Link Search Menu Expand Document

Authentication

Most APIs will not run unless provided a valid authentication token. When running contract tests, Specmatic needs to obtain a valid auth token to call authenticated APIs.

You can see how this in action in the sample petstore project.

Here’s a quick walk through of how it works.

1. Write the auth contract

First off, write the contract of the auth API, and in it, declare tokens such as cookies, json value in the response, etc as exports.

In step 3, Specmatic will run this as as a test against the auth service to get the auth tokens. So we must provide the base url of the actual auth service in environment configuration.

Here’s a the petstore’s auth contract.

Setup the auth credentials

Look at the Examples table, in which we use the variables $username and $password. We do not hardcode them, because each environment (local, staging, etc) will need different auth credentials. These values come from environment configuration, where we can specify the auth credentials needed by each environment. See how this is done in specmatic.json in the sample petstore application.
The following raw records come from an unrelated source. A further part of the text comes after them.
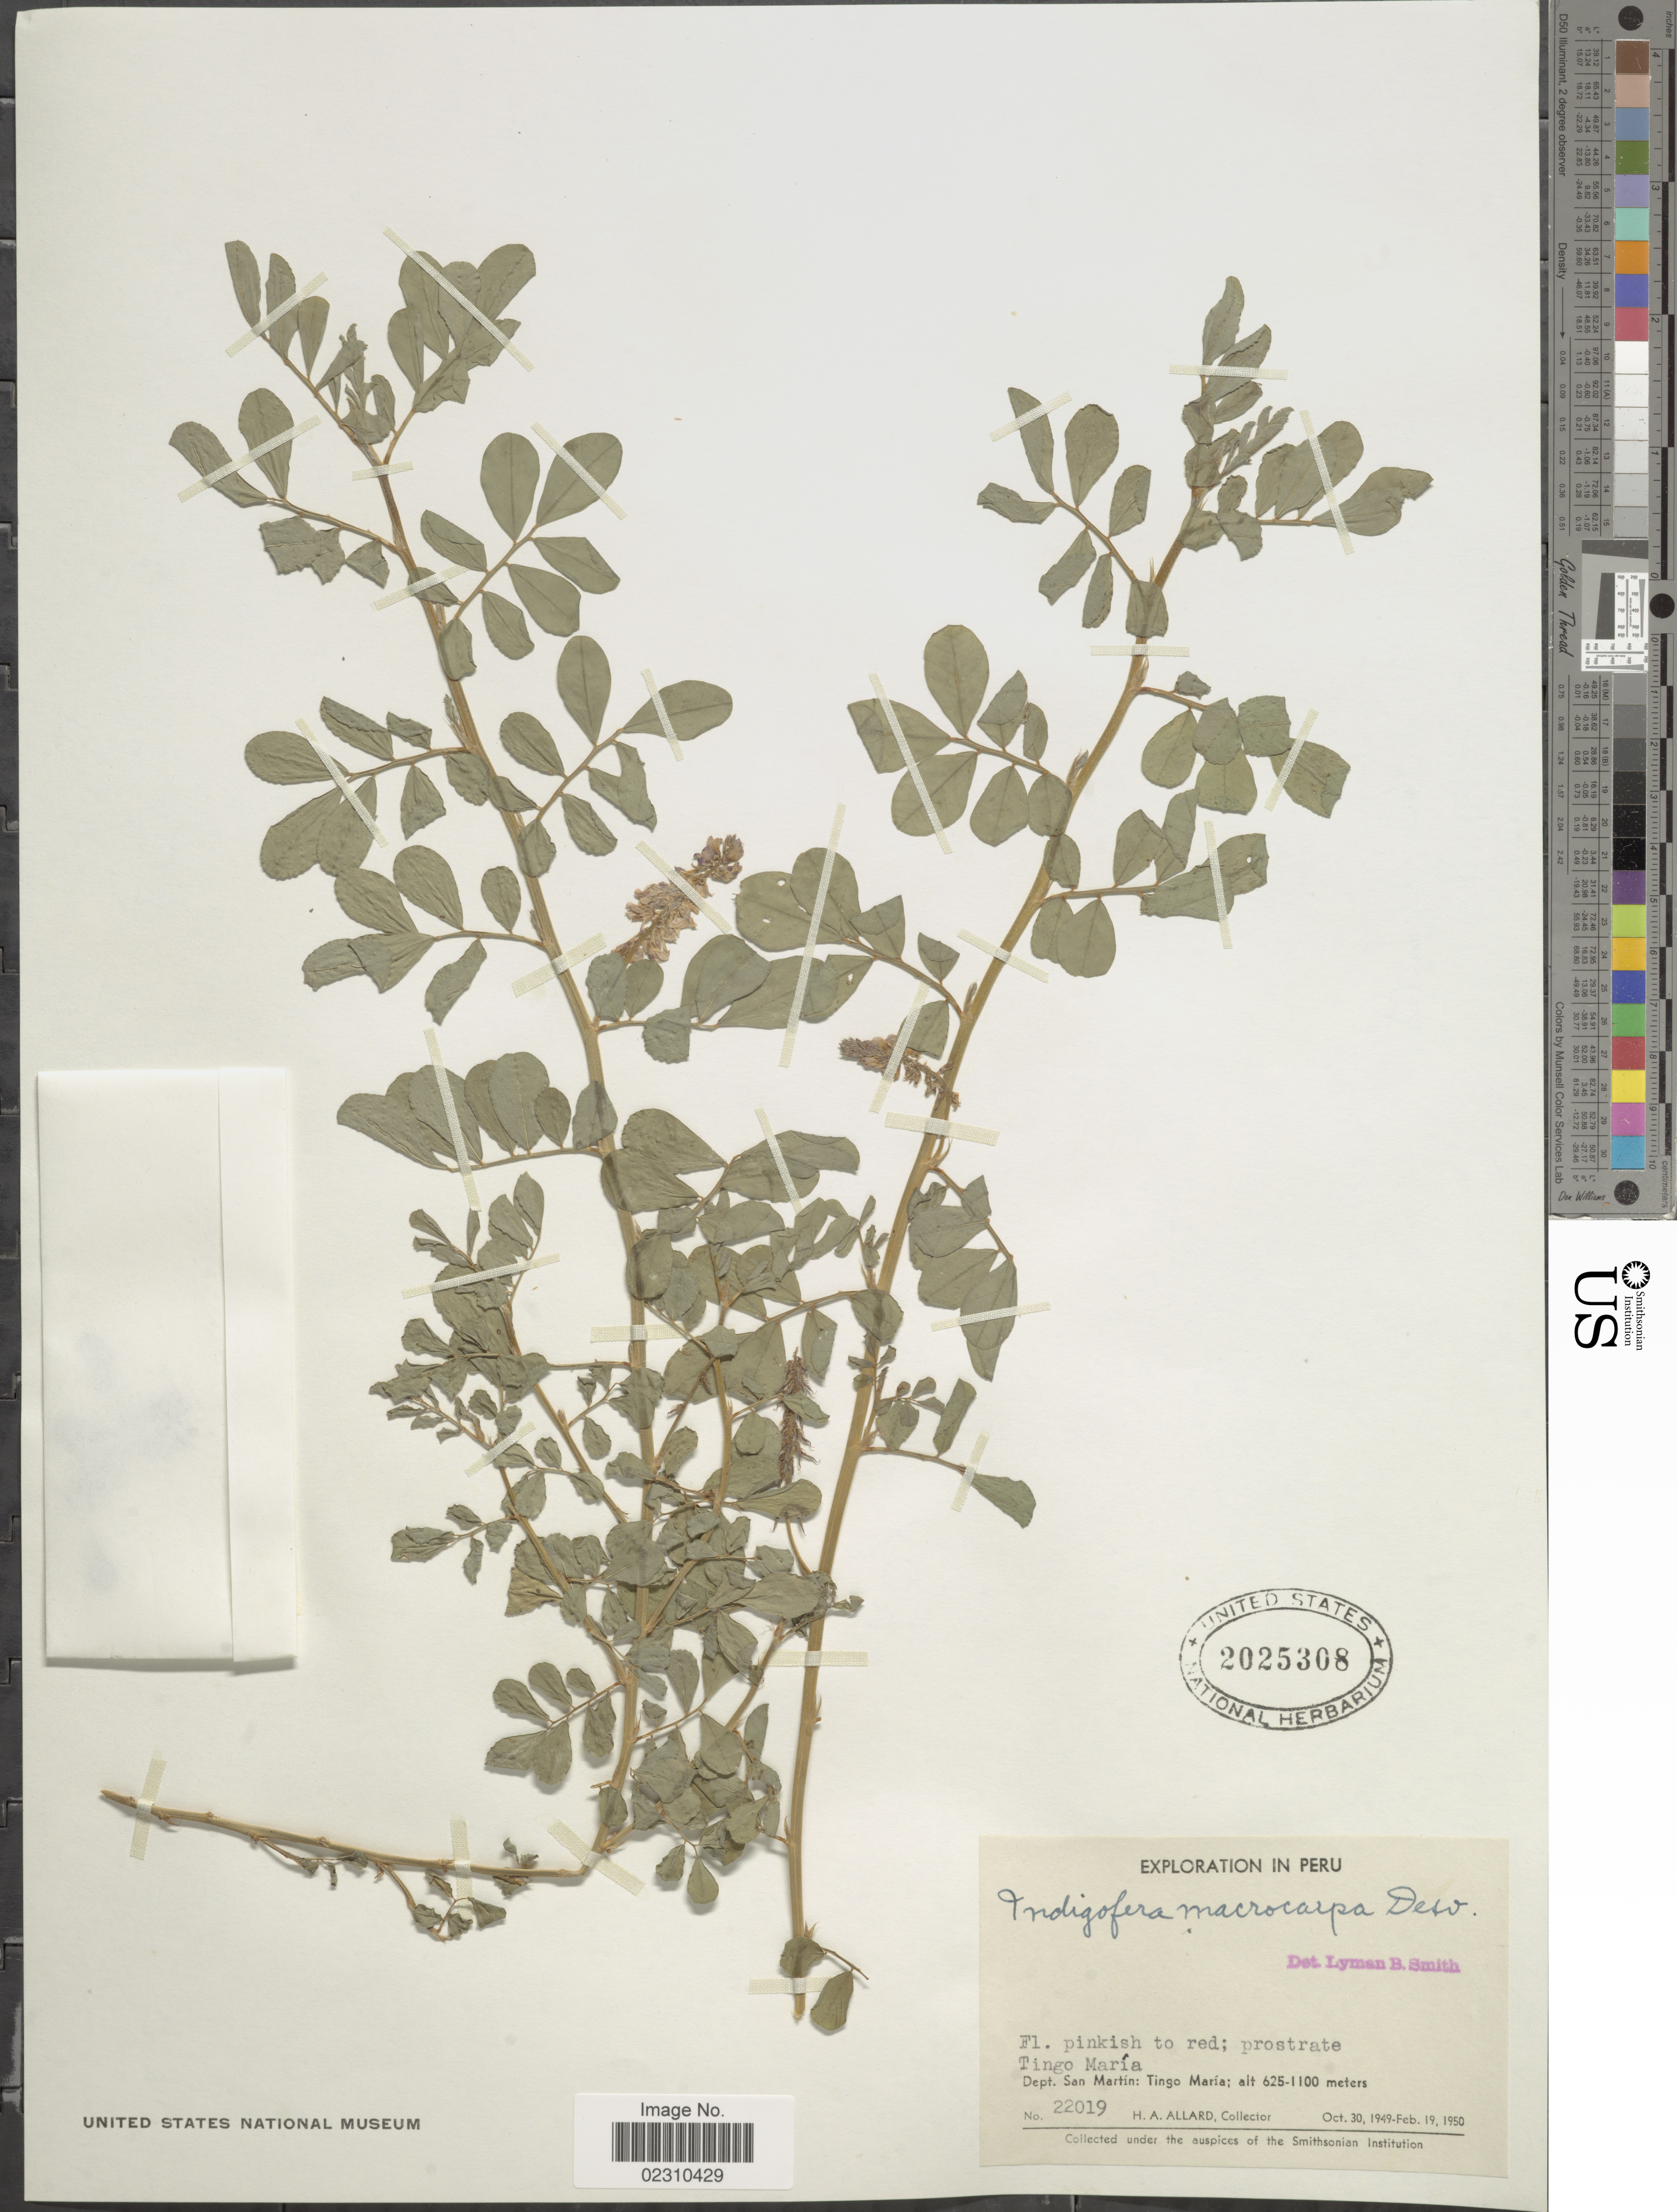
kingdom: Plantae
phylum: Tracheophyta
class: Magnoliopsida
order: Fabales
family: Fabaceae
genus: Indigofera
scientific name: Indigofera macrocarpa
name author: Desv.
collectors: H. A. Allard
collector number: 22019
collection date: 1949-10-30/1950-02-19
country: Peru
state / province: San Martín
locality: Tingo Maria, Dept. San Martin: Tingo Maria.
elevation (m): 625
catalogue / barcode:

Note how we have declared two variables, username and password, in the staging environment:

  "environments": {
    "staging": {
      "baseurls": {
        "auth.spec": "http://localhost:8080"
      },
      "variables": {
        "username": "jackie",
        "password": "PaSsWoRd"
      }
    }
  }

Setup base urls

In step 3, Specmatic runs this auth.spec as a test against the auth service in the environment, and stores the exports declared by auth.spec for later.

To run as test, Specmatic needs the base url of the auth service. We put this in the same environment config in specmatic.json.

In the snippet above, baseurls contains configuration for auth.spec, the name of the auth contract file.

Exporting auth tokens in the contract

In the auth.spec file, we have exported the entire response body.

And export token = response-body

This exports a variable named token, the contents of which are the entire reponse body.

If the reponse is JSON, such as {"token": "abc123"}, you can export a specific value:

And export token = response-body.token

If you wish to export a header, such as the Cookie header:

And export cookie = response-header.Cookie

2. Wire up auth in the application contract

Next we must connect auth contract with the actual contract that needs it.

Have a look at the sample petstore contract api_petstore_v1.spec.

You’ll see in the background:

And value auth from auth.spec

We declare that the value named auth comes from auth.spec. auth.spec in this line is the relative path to the auth spec file. In this example, auth.spec is in the same directory as api_1.spec.

Using the auth variables

In the petstore contract, look at the Examples table for any of the POST APIs, to see how we are using the auth token.

Take for example:

 Scenario Outline: Update pet details
    When POST /pets
    And request-header Authenticate (string)
    And request-body (Pet)
    Then status 200

    Examples:
      | name   | type | status    | id | Authenticate  |
      | Archie | dog  | available | 10 | ($auth.token) |

In ($auth.token), auth is the value that we declared above, and token is what was exported from auth.spec.

3. Run the contract tests

Declare the application contract in specmatic.json

Make sure to declare the contract you’re running as a test in specmatic.json. Take a look at specmatic.json in the petstore sample project for an example of this. You can read more about running contract tests using Specmatic here.

Execute the tests

Finally, run the tests. You must specify the environment while doing so, for Specmatic to pick up the variables and baseurls relevant to that environment.

If you’re running the tests from a terminal, the command is specmatic test --environment=staging specfile.spec

If you’re running the tests from code, set a property named environments. Take a look at the petstore sample to see an example of this.

How Specmatic runs the tests

The tests are run in 2 stages.

  • Stage 1: The application contract depends on the auth contract. So Specmatic first runs the auth contract as test, and stores all the exported values for the application contract to use.
  • Stage 2: Specmatic then plugs the exported values into the application contract where required, and goes on to run the application contract in test mode.